Sleuth Episode Airs Fight Over What’s Not Appropriate to Say About a Crime Victim

Sleuth host Linda Sawyer

The fourth installment of Sleuth, an iHeartRadio original true-crime podcast exposing controversies in a 2010 Orange County double homicide, begins with Linda Sawyer hosting a mini-debate about whether a crime victim’s own dark past is fair game for journalistic discussion.

An indignant Steve Herr, whose son Sam was lost in the crime, did not appreciate comments by Scott Sanders, the defense attorney who represented Daniel Wozniak, a current resident of San Quentin State Prison’s death row.

“I was appalled that Mr. Sanders twice called Sam a ‘killer’ during the [previous episode of the] podcast,” Herr told Sawyer. “I felt it was a cruel joke. He knows Sam was acquitted. His client, Dan Wozniak, murdered Sam and Julie. Wozniak also dismembered Sam.”

Proving again that events inside courthouses aren’t always black and white, both Sanders and Herr can point to supportive facts.

In 2002, Sam drove unarmed pal Bryon Benito to a Los Angeles parking lot knowing a Mexican Mafia-associated gang, the Brown Familia, planned an ambush, according to Los Angeles Sheriff’s Department records. Police found the mauled corpse with more than 30 knife wounds and at least 20 broken bones believed to have been caused by tire-iron strikes. During questioning by detectives, Sam eventually admitted his role in the murder. But a judge tossed out the confession on a legal technicality, and the jury acquitted him. 

Herr wasn’t just upset that Sanders called his son a killer. He also believes the entire topic should have been off-limits for the investigative journalist’s podcast.

But Sawyer merely asked the public defender which of Superior Court Judge John D. Conley’s rulings most troubled him during the trial.

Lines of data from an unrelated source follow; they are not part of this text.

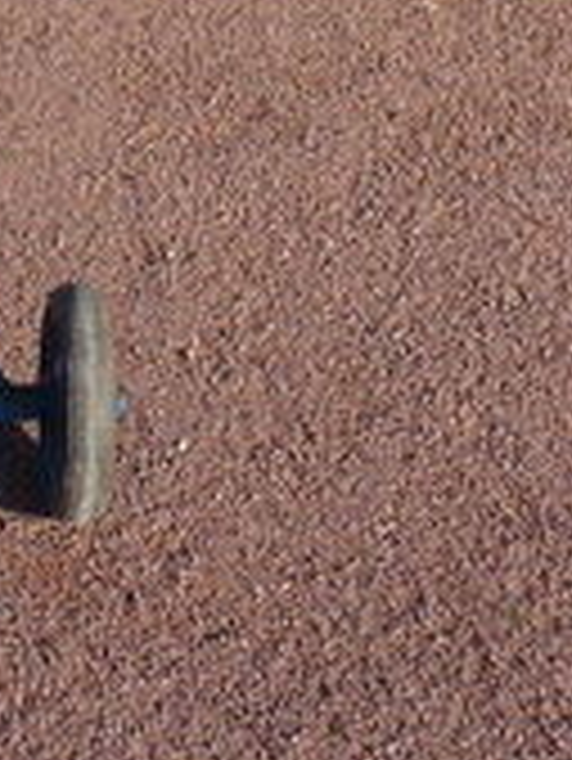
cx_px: 0
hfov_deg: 13.8
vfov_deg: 16.1
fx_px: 2332
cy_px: -535
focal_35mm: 106
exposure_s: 1/640
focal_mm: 4.7
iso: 100
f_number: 3.3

Sanders explained that Conley—a former prosecutor—refused to permit him to introduce the less-than-flattering evidence to jurors while allowing prosecutor Matt Murphy to present Sam in near-angelic terms. The judge said he didn’t want to “dirty up” one of the victims on the verge of a death-penalty vote.

To listen to Sanders’ reply to Herr’s criticism, visit the Sleuth website.

There’s more—much more—during this lengthy broadcast.

Sawyer, Herr and the public defender extensively critique opening statements in the recently concluded People v. Rachel Buffett case. Wozniak’s fiancée at the time of the double murder, Buffett potentially faces more than three years in prison for committing accessory-after-the-fact crimes. Her sentencing hearing is scheduled for Nov. 8 inside Orange County Superior Court.